[What is asked]:
Reproduce verbatim the stretch of the listing from the line containing "table_cell Bilan du" through the line containing "table_cell Les évolutions", both ends included, and nothing else.

## Begin Data for this task

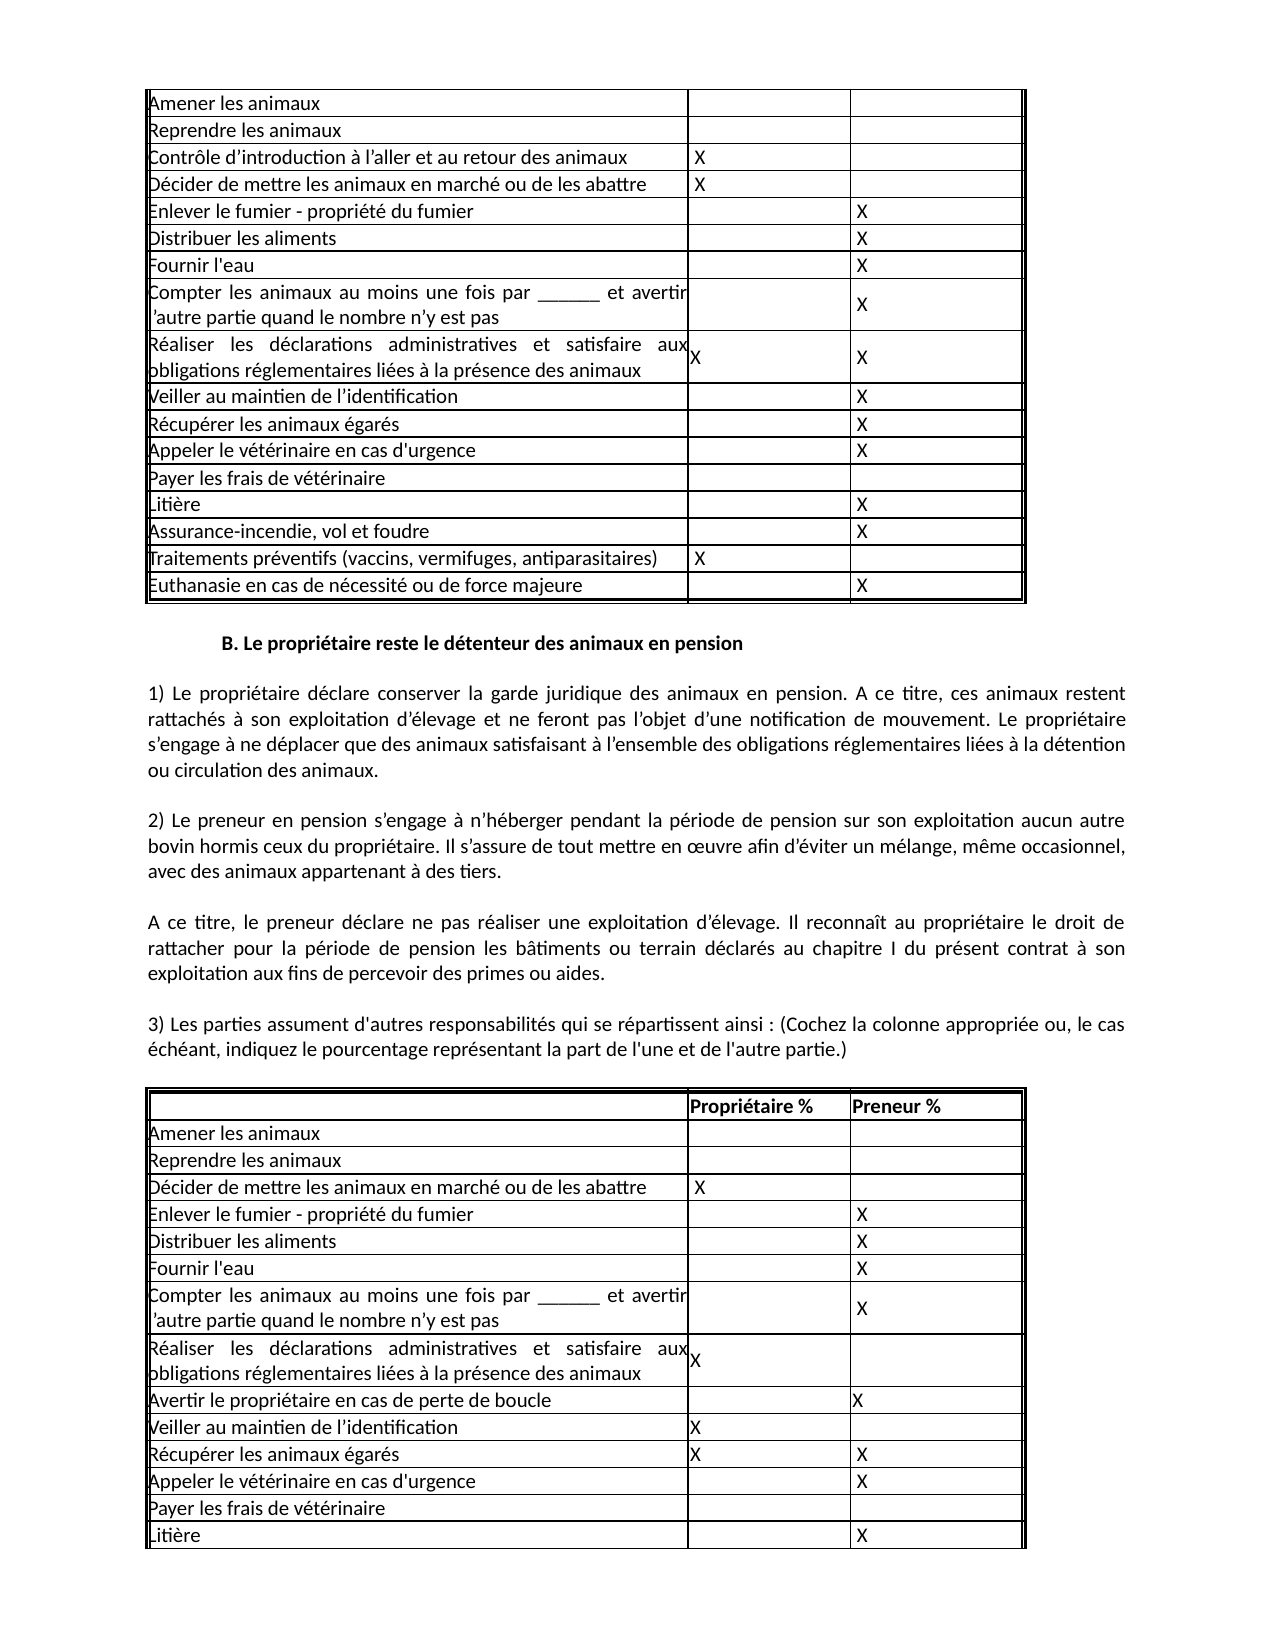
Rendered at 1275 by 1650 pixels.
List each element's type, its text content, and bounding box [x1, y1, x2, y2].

table_cell X [851, 1201, 1021, 1227]
text 1) Le propriétaire déclare conserver la garde juridique des animaux en pension. A ce titre, ces animaux restent rattachés à son exploitation d’élevage et ne feront pas l’objet d’une notification de mouvement. Le propriétaire s’engage à ne déplacer que des animaux satisfaisant à l’ensemble des obligations réglementaires liées à la détention ou circulation des animaux. [148, 681, 1127, 782]
table_cell X [689, 546, 850, 571]
table_cell X [851, 411, 1021, 436]
table_cell Veiller au maintien de l’identification [151, 1414, 687, 1439]
table_cell Distribuer les aliments [151, 225, 687, 250]
table_cell [689, 1147, 850, 1173]
table_cell Réaliser les déclarations administratives et satisfaire aux obligations réglementaires liées à la présence des animaux [151, 1335, 687, 1386]
table_cell [851, 117, 1021, 142]
table_cell [689, 438, 850, 463]
table_cell Récupérer les animaux égarés [151, 1441, 687, 1466]
table_cell [851, 144, 1021, 169]
table_cell Assurance-incendie, vol et foudre [151, 519, 687, 544]
table_cell [851, 1175, 1021, 1200]
table_cell Avertir le propriétaire en cas de perte de boucle [151, 1387, 687, 1412]
table_cell Enlever le fumier - propriété du fumier [151, 198, 687, 223]
table_cell X [689, 1441, 850, 1466]
table_cell X [851, 519, 1021, 544]
table_cell X [851, 1468, 1021, 1493]
table_cell [689, 1522, 850, 1547]
table_cell [689, 1228, 850, 1254]
table_cell X [851, 492, 1021, 517]
table_cell X [851, 1228, 1021, 1254]
table_cell [851, 465, 1021, 490]
table_cell Compter les animaux au moins une fois par ______ et avertir l’autre partie quand le nombre n’y est pas [151, 1282, 687, 1333]
table_cell X [689, 1414, 850, 1439]
table_cell [689, 90, 850, 116]
table_cell [851, 546, 1021, 571]
table_cell [689, 465, 850, 490]
table_cell [689, 1282, 850, 1333]
text 2) Le preneur en pension s’engage à n’héberger pendant la période de pension sur son exploitation aucun autre bovin hormis ceux du propriétaire. Il s’assure de tout mettre en œuvre afin d’éviter un mélange, même occasionnel, avec des animaux appartenant à des tiers. [148, 808, 1127, 884]
text A ce titre, le preneur déclare ne pas réaliser une exploitation d’élevage. Il reconnaît au propriétaire le droit de rattacher pour la période de pension les bâtiments ou terrain déclarés au chapitre I du présent contrat à son exploitation aux fins de percevoir des primes ou aides. [148, 909, 1127, 986]
table_cell X [851, 1441, 1021, 1466]
table_cell [689, 1121, 850, 1146]
table_cell X [851, 1282, 1021, 1333]
table_cell Appeler le vétérinaire en cas d'urgence [151, 1468, 687, 1493]
table_cell [689, 225, 850, 250]
table_cell X [851, 1255, 1021, 1281]
table_cell Veiller au maintien de l’identification [151, 384, 687, 409]
table_cell Reprendre les animaux [151, 1147, 687, 1173]
table_cell [689, 1201, 850, 1227]
table_cell Payer les frais de vétérinaire [151, 465, 687, 490]
table_cell Récupérer les animaux égarés [151, 411, 687, 436]
table_cell Compter les animaux au moins une fois par ______ et avertir l’autre partie quand le nombre n’y est pas [151, 279, 687, 330]
table_cell X [689, 144, 850, 169]
table_cell [851, 1147, 1021, 1173]
text 3) Les parties assument d'autres responsabilités qui se répartissent ainsi : (Cochez la colonne appropriée ou, le cas échéant, indiquez le pourcentage représentant la part de l'une et de l'autre partie.) [148, 1011, 1127, 1062]
table_cell Reprendre les animaux [151, 117, 687, 142]
table_header [151, 1094, 687, 1119]
table_cell X [851, 573, 1021, 598]
table_cell [851, 1495, 1021, 1520]
table_cell X [689, 331, 850, 382]
table_cell [689, 1495, 850, 1520]
table_cell [851, 90, 1021, 116]
table_cell [689, 1255, 850, 1281]
table_cell X [851, 1387, 1021, 1412]
table_cell [851, 1121, 1021, 1146]
table_cell X [851, 438, 1021, 463]
text B. Le propriétaire reste le détenteur des animaux en pension [148, 630, 1127, 655]
table_cell [689, 492, 850, 517]
table_cell X [851, 252, 1021, 277]
table_cell [689, 279, 850, 330]
table_cell [689, 519, 850, 544]
table_cell X [689, 171, 850, 196]
table_cell [689, 252, 850, 277]
table_cell X [689, 1175, 850, 1200]
table_cell Payer les frais de vétérinaire [151, 1495, 687, 1520]
table_cell Décider de mettre les animaux en marché ou de les abattre [151, 1175, 687, 1200]
table_header Preneur % [851, 1094, 1021, 1119]
table_cell [689, 1387, 850, 1412]
table_cell X [851, 1522, 1021, 1547]
table_cell X [689, 1335, 850, 1386]
table_cell [851, 1414, 1021, 1439]
table_cell Distribuer les aliments [151, 1228, 687, 1254]
table_cell [689, 411, 850, 436]
table_cell X [851, 198, 1021, 223]
table_cell Amener les animaux [151, 90, 687, 116]
table_cell Enlever le fumier - propriété du fumier [151, 1201, 687, 1227]
table_cell [689, 198, 850, 223]
table_cell X [851, 384, 1021, 409]
table_cell X [851, 225, 1021, 250]
table_cell [689, 384, 850, 409]
table_cell Contrôle d’introduction à l’aller et au retour des animaux [151, 144, 687, 169]
table_cell Litière [151, 1522, 687, 1547]
table_cell Appeler le vétérinaire en cas d'urgence [151, 438, 687, 463]
table_cell Litière [151, 492, 687, 517]
table_cell Fournir l'eau [151, 1255, 687, 1281]
table_cell X [851, 331, 1021, 382]
table_cell Décider de mettre les animaux en marché ou de les abattre [151, 171, 687, 196]
table_cell X [851, 279, 1021, 330]
table_cell [689, 1468, 850, 1493]
table_cell [689, 117, 850, 142]
table_cell Réaliser les déclarations administratives et satisfaire aux obligations réglementaires liées à la présence des animaux [151, 331, 687, 382]
table_cell Traitements préventifs (vaccins, vermifuges, antiparasitaires) [151, 546, 687, 571]
table_cell Amener les animaux [151, 1121, 687, 1146]
table_cell [851, 1335, 1021, 1386]
table_cell Fournir l'eau [151, 252, 687, 277]
table_cell [851, 171, 1021, 196]
table_cell Euthanasie en cas de nécessité ou de force majeure [151, 573, 687, 598]
table_header Propriétaire % [689, 1094, 850, 1119]
table_cell [689, 573, 850, 598]
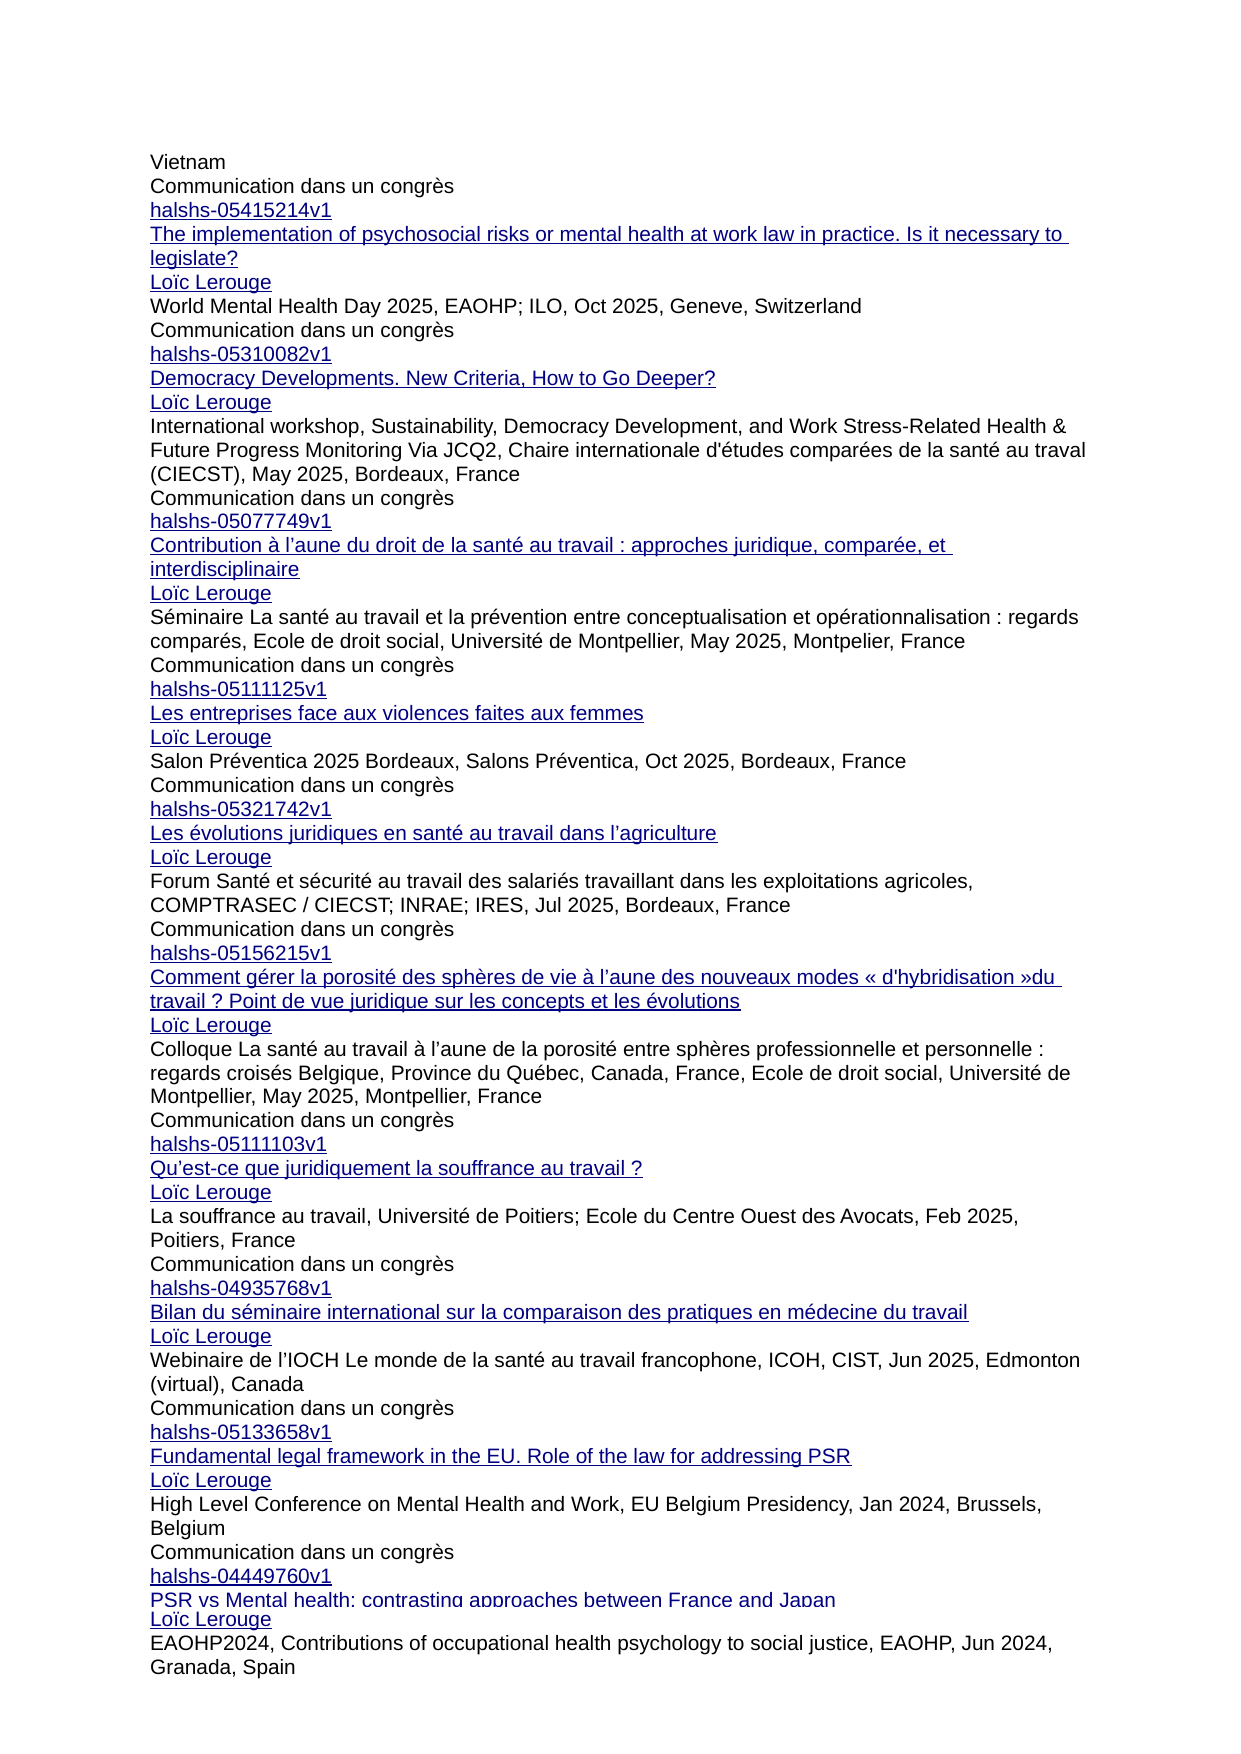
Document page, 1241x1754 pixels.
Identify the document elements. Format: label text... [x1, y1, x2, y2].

table_cell Bilan du séminaire international sur la comparaison des pratiques en médecine du travail Loïc Lerouge Webinaire de l’IOCH Le monde de la santé au travail francophone, ICOH, CIST, Jun 2025, Edmonton (virtual), Canada Communication dans un congrès halshs-05133658v1 [150, 1300, 1090, 1444]
table_cell Comment gérer la porosité des sphères de vie à l’aune des nouveaux modes « d'hybridisation »du travail ? Point de vue juridique sur les concepts et les évolutions Loïc Lerouge Colloque La santé au travail à l’aune de la porosité entre sphères professionnelle et personnelle : regards croisés Belgique, Province du Québec, Canada, France, Ecole de droit social, Université de Montpellier, May 2025, Montpellier, France Communication dans un congrès halshs-05111103v1 [150, 965, 1090, 1156]
table_cell Qu’est-ce que juridiquement la souffrance au travail ? Loïc Lerouge La souffrance au travail, Université de Poitiers; Ecole du Centre Ouest des Avocats, Feb 2025, Poitiers, France Communication dans un congrès halshs-04935768v1 [150, 1156, 1090, 1300]
table_cell The implementation of psychosocial risks or mental health at work law in practice. Is it necessary to legislate? Loïc Lerouge World Mental Health Day 2025, EAOHP; ILO, Oct 2025, Geneve, Switzerland Communication dans un congrès halshs-05310082v1 [150, 222, 1090, 366]
table_cell Les évolutions juridiques en santé au travail dans l’agriculture Loïc Lerouge Forum Santé et sécurité au travail des salariés travaillant dans les exploitations agricoles, COMPTRASEC / CIECST; INRAE; IRES, Jul 2025, Bordeaux, France Communication dans un congrès halshs-05156215v1 [150, 821, 1090, 964]
table_cell Les entreprises face aux violences faites aux femmes Loïc Lerouge Salon Préventica 2025 Bordeaux, Salons Préventica, Oct 2025, Bordeaux, France Communication dans un congrès halshs-05321742v1 [150, 701, 1090, 821]
table_cell Contribution à l’aune du droit de la santé au travail : approches juridique, comparée, et interdisciplinaire Loïc Lerouge Séminaire La santé au travail et la prévention entre conceptualisation et opérationnalisation : regards comparés, Ecole de droit social, Université de Montpellier, May 2025, Montpelier, France Communication dans un congrès halshs-05111125v1 [150, 533, 1090, 701]
table_cell Fundamental legal framework in the EU. Role of the law for addressing PSR Loïc Lerouge High Level Conference on Mental Health and Work, EU Belgium Presidency, Jan 2024, Brussels, Belgium Communication dans un congrès halshs-04449760v1 [150, 1444, 1090, 1587]
table_cell PSR vs Mental health: contrasting approaches between France and Japan Loïc Lerouge EAOHP2024, Contributions of occupational health psychology to social justice, EAOHP, Jun 2024, Granada, Spain [150, 1588, 1090, 1679]
table_cell Democracy Developments. New Criteria, How to Go Deeper? Loïc Lerouge International workshop, Sustainability, Democracy Development, and Work Stress-Related Health & Future Progress Monitoring Via JCQ2, Chaire internationale d'études comparées de la santé au traval (CIECST), May 2025, Bordeaux, France Communication dans un congrès halshs-05077749v1 [150, 366, 1090, 533]
table_cell The France Telecom case: the recognition of “institutional workplace bullying and harassment” legal concept Loïc Lerouge Joint international conference of ICOH-WOPS / APA-PFAW Shaping tomorrow: Work and Well-Being, ICOH-WOPS; APA-PFAW; University of Economics Ho Chi Minh City, Dec 2025, Ho chi Minh city, Vietnam Communication dans un congrès halshs-05415214v1 [150, 150, 1090, 222]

## End Data for this task

[Correct answer]:
table_cell Bilan du séminaire international sur la comparaison des pratiques en médecine du travail Loïc Lerouge Webinaire de l’IOCH Le monde de la santé au travail francophone, ICOH, CIST, Jun 2025, Edmonton (virtual), Canada Communication dans un congrès halshs-05133658v1 [150, 1300, 1090, 1444]
table_cell Comment gérer la porosité des sphères de vie à l’aune des nouveaux modes « d'hybridisation »du travail ? Point de vue juridique sur les concepts et les évolutions Loïc Lerouge Colloque La santé au travail à l’aune de la porosité entre sphères professionnelle et personnelle : regards croisés Belgique, Province du Québec, Canada, France, Ecole de droit social, Université de Montpellier, May 2025, Montpellier, France Communication dans un congrès halshs-05111103v1 [150, 965, 1090, 1156]
table_cell Qu’est-ce que juridiquement la souffrance au travail ? Loïc Lerouge La souffrance au travail, Université de Poitiers; Ecole du Centre Ouest des Avocats, Feb 2025, Poitiers, France Communication dans un congrès halshs-04935768v1 [150, 1156, 1090, 1300]
table_cell The implementation of psychosocial risks or mental health at work law in practice. Is it necessary to legislate? Loïc Lerouge World Mental Health Day 2025, EAOHP; ILO, Oct 2025, Geneve, Switzerland Communication dans un congrès halshs-05310082v1 [150, 222, 1090, 366]
table_cell Les évolutions juridiques en santé au travail dans l’agriculture Loïc Lerouge Forum Santé et sécurité au travail des salariés travaillant dans les exploitations agricoles, COMPTRASEC / CIECST; INRAE; IRES, Jul 2025, Bordeaux, France Communication dans un congrès halshs-05156215v1 [150, 821, 1090, 964]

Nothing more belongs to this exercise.